By default, MCP connections automatically reconnect on failure:

```python theme={null}
MCPServerConfig(
    name="my-server",
    transport="stdio",
    command="my-mcp-server",
    reconnect_on_failure=True,     # Default
    max_reconnect_attempts=3,      # Default
)
```

Reconnection uses exponential backoff.

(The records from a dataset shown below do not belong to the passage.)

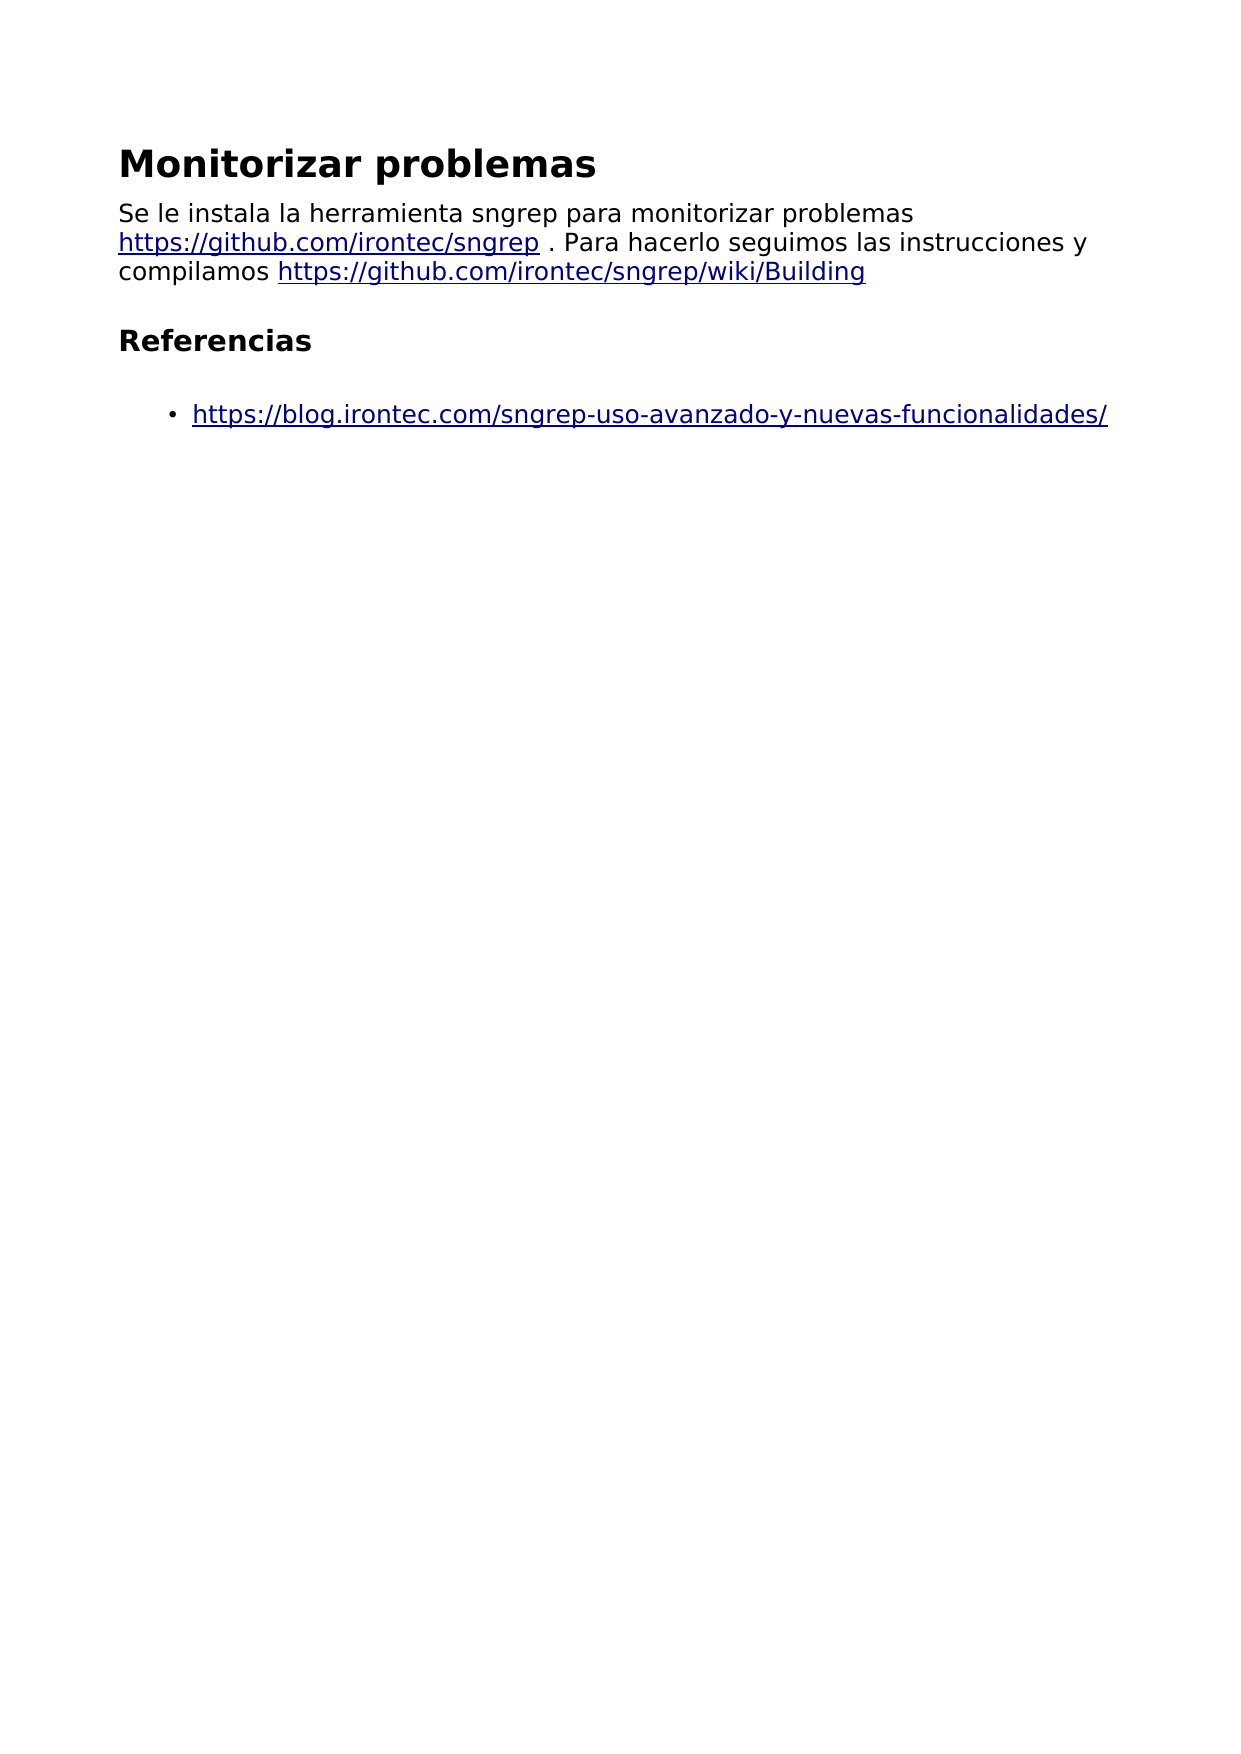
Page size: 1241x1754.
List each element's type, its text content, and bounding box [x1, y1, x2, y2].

subtitle Referencias [118, 324, 1122, 358]
text Se le instala la herramienta sngrep para monitorizar problemas https://github.com/irontec/sngrep . Para hacerlo seguimos las instrucciones y compilamos https://github.com/irontec/sngrep/wiki/Building [118, 199, 1122, 287]
list https://blog.irontec.com/sngrep-uso-avanzado-y-nuevas-funcionalidades/ [177, 400, 1122, 429]
subtitle Monitorizar problemas [118, 143, 1122, 187]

If all attempts fail, an `MCPConnectionError` is raised.

## Timeout Configuration

Set timeouts at the server level:

```python theme={null}
MCPServerConfig(
    name="slow-server",
    transport="http",
    url="https://mcp.example.com/mcp",
    connect_timeout=60.0,    # Time to establish connection
    request_timeout=120.0,   # Time for each request
)
```

## Graceful Degradation

When using multiple MCP servers, handle failures for individual servers:

```python theme={null}
config = MCPConfig(servers=[
    MCPServerConfig(name="primary", transport="stdio", command="server-a"),
    MCPServerConfig(name="fallback", transport="stdio", command="server-b"),
])

client = MCPClient(config)
await client.connect()

# Connect to servers individually for resilience
for server_name in ["primary", "fallback"]:
    try:
        await client.connect_server(server_name)
        print(f"Connected to {server_name}")
    except MCPConnectionError:
        print(f"Failed to connect to {server_name}, skipping")
```

## Protocol Errors

Protocol errors indicate a bug in the MCP server or an incompatible protocol version:

```python theme={null}
from definable.mcp.errors import MCPProtocolError

try:
    result = await client.call_tool("server", "tool", {"arg": "value"})
except MCPProtocolError as e:
    print(f"Protocol error: {e}")
    # This usually means the server returned an invalid JSON-RPC response
```

<Warning>
  If you encounter `MCPProtocolError` consistently, check that the MCP server is using a compatible version of the protocol and that the transport type matches the server's expectations.